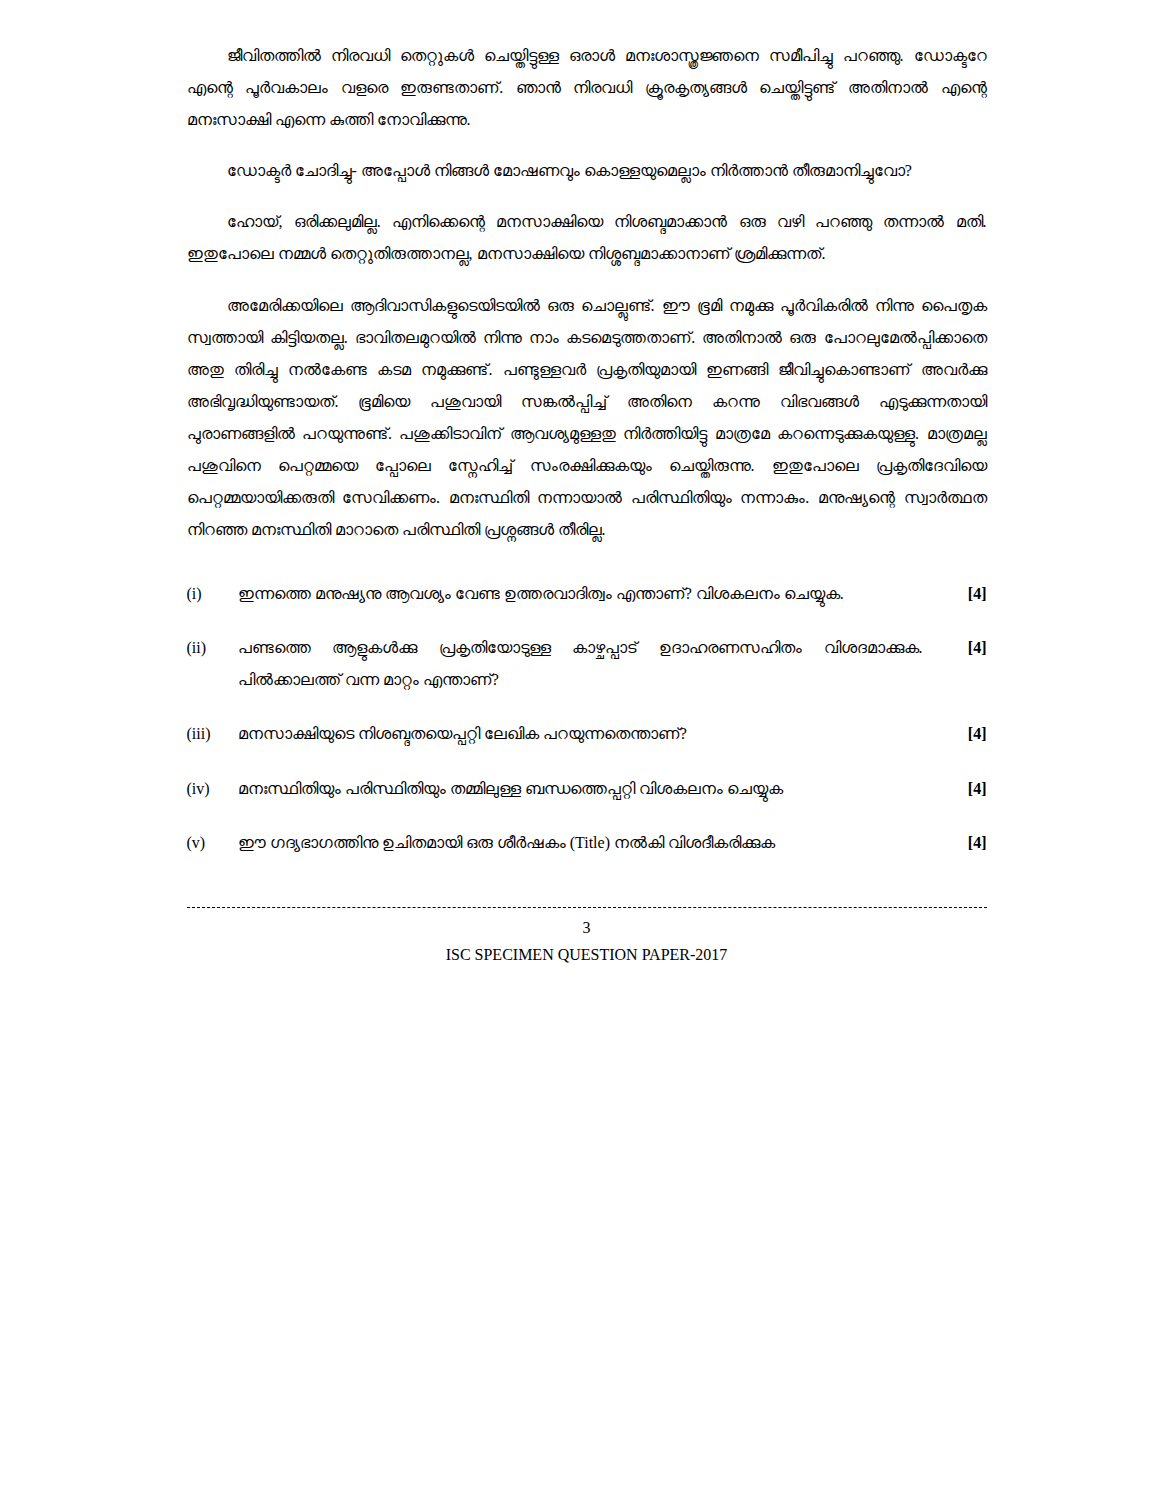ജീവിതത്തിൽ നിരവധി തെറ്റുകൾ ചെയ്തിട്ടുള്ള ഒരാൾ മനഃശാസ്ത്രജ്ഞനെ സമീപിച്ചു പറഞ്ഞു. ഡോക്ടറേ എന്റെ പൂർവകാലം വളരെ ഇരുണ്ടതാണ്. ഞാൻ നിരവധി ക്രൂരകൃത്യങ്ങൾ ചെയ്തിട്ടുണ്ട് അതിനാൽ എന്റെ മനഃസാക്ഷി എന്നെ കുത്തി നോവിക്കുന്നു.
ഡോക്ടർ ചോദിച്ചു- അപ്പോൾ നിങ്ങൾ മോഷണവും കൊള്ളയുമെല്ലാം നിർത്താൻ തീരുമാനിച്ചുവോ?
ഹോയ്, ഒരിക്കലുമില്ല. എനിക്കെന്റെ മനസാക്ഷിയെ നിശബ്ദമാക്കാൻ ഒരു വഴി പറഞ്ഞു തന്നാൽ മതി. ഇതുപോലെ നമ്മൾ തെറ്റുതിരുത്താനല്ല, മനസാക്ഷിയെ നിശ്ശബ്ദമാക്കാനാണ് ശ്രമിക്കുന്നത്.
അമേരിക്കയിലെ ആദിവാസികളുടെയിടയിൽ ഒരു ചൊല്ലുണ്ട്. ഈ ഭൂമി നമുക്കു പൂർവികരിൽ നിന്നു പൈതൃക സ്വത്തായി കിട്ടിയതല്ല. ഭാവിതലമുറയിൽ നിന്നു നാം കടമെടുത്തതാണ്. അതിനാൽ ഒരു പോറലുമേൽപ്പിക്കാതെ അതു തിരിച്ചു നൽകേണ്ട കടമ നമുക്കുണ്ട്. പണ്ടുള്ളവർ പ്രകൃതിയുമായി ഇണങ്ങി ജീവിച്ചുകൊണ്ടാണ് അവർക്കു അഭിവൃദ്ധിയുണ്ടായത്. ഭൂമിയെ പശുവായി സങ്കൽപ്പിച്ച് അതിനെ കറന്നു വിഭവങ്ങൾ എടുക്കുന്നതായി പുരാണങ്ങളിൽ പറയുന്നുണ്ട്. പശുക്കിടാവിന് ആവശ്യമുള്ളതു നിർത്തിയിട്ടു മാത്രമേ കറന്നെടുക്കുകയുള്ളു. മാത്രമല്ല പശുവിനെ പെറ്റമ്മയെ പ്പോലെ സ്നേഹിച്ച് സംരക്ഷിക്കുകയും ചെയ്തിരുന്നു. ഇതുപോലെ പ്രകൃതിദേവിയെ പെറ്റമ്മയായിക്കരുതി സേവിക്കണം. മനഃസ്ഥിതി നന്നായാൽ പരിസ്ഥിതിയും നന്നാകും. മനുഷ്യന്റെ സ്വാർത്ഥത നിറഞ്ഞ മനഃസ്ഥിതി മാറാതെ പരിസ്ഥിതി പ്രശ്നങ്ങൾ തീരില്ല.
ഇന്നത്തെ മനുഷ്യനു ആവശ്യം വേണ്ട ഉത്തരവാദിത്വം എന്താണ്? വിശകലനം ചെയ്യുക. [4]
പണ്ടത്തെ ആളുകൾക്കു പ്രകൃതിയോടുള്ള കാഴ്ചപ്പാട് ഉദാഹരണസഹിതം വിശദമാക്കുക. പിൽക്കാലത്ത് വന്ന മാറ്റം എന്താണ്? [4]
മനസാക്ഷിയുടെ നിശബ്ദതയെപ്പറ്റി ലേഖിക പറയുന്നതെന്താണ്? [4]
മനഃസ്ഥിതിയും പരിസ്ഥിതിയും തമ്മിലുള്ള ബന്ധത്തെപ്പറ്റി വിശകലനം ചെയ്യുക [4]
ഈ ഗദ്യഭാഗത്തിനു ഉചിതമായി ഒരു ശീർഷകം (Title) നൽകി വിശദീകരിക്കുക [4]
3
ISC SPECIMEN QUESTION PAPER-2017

▶ TASK TO COMPLETE
Give the data again exactly, image-free.

▶ EXPECTED ANSWER
ജീവിതത്തിൽ നിരവധി തെറ്റുകൾ ചെയ്തിട്ടുള്ള ഒരാൾ മനഃശാസ്ത്രജ്ഞനെ സമീപിച്ചു പറഞ്ഞു. ഡോക്ടറേ എന്റെ പൂർവകാലം വളരെ ഇരുണ്ടതാണ്. ഞാൻ നിരവധി ക്രൂരകൃത്യങ്ങൾ ചെയ്തിട്ടുണ്ട് അതിനാൽ എന്റെ മനഃസാക്ഷി എന്നെ കുത്തി നോവിക്കുന്നു.
ഡോക്ടർ ചോദിച്ചു- അപ്പോൾ നിങ്ങൾ മോഷണവും കൊള്ളയുമെല്ലാം നിർത്താൻ തീരുമാനിച്ചുവോ?
ഹോയ്, ഒരിക്കലുമില്ല. എനിക്കെന്റെ മനസാക്ഷിയെ നിശബ്ദമാക്കാൻ ഒരു വഴി പറഞ്ഞു തന്നാൽ മതി. ഇതുപോലെ നമ്മൾ തെറ്റുതിരുത്താനല്ല, മനസാക്ഷിയെ നിശ്ശബ്ദമാക്കാനാണ് ശ്രമിക്കുന്നത്.
അമേരിക്കയിലെ ആദിവാസികളുടെയിടയിൽ ഒരു ചൊല്ലുണ്ട്. ഈ ഭൂമി നമുക്കു പൂർവികരിൽ നിന്നു പൈതൃക സ്വത്തായി കിട്ടിയതല്ല. ഭാവിതലമുറയിൽ നിന്നു നാം കടമെടുത്തതാണ്. അതിനാൽ ഒരു പോറലുമേൽപ്പിക്കാതെ അതു തിരിച്ചു നൽകേണ്ട കടമ നമുക്കുണ്ട്. പണ്ടുള്ളവർ പ്രകൃതിയുമായി ഇണങ്ങി ജീവിച്ചുകൊണ്ടാണ് അവർക്കു അഭിവൃദ്ധിയുണ്ടായത്. ഭൂമിയെ പശുവായി സങ്കൽപ്പിച്ച് അതിനെ കറന്നു വിഭവങ്ങൾ എടുക്കുന്നതായി പുരാണങ്ങളിൽ പറയുന്നുണ്ട്. പശുക്കിടാവിന് ആവശ്യമുള്ളതു നിർത്തിയിട്ടു മാത്രമേ കറന്നെടുക്കുകയുള്ളു. മാത്രമല്ല പശുവിനെ പെറ്റമ്മയെ പ്പോലെ സ്നേഹിച്ച് സംരക്ഷിക്കുകയും ചെയ്തിരുന്നു. ഇതുപോലെ പ്രകൃതിദേവിയെ പെറ്റമ്മയായിക്കരുതി സേവിക്കണം. മനഃസ്ഥിതി നന്നായാൽ പരിസ്ഥിതിയും നന്നാകും. മനുഷ്യന്റെ സ്വാർത്ഥത നിറഞ്ഞ മനഃസ്ഥിതി മാറാതെ പരിസ്ഥിതി പ്രശ്നങ്ങൾ തീരില്ല.
ഇന്നത്തെ മനുഷ്യനു ആവശ്യം വേണ്ട ഉത്തരവാദിത്വം എന്താണ്? വിശകലനം ചെയ്യുക. [4]
പണ്ടത്തെ ആളുകൾക്കു പ്രകൃതിയോടുള്ള കാഴ്ചപ്പാട് ഉദാഹരണസഹിതം വിശദമാക്കുക. പിൽക്കാലത്ത് വന്ന മാറ്റം എന്താണ്? [4]
മനസാക്ഷിയുടെ നിശബ്ദതയെപ്പറ്റി ലേഖിക പറയുന്നതെന്താണ്? [4]
മനഃസ്ഥിതിയും പരിസ്ഥിതിയും തമ്മിലുള്ള ബന്ധത്തെപ്പറ്റി വിശകലനം ചെയ്യുക [4]
ഈ ഗദ്യഭാഗത്തിനു ഉചിതമായി ഒരു ശീർഷകം (Title) നൽകി വിശദീകരിക്കുക [4]
3
ISC SPECIMEN QUESTION PAPER-2017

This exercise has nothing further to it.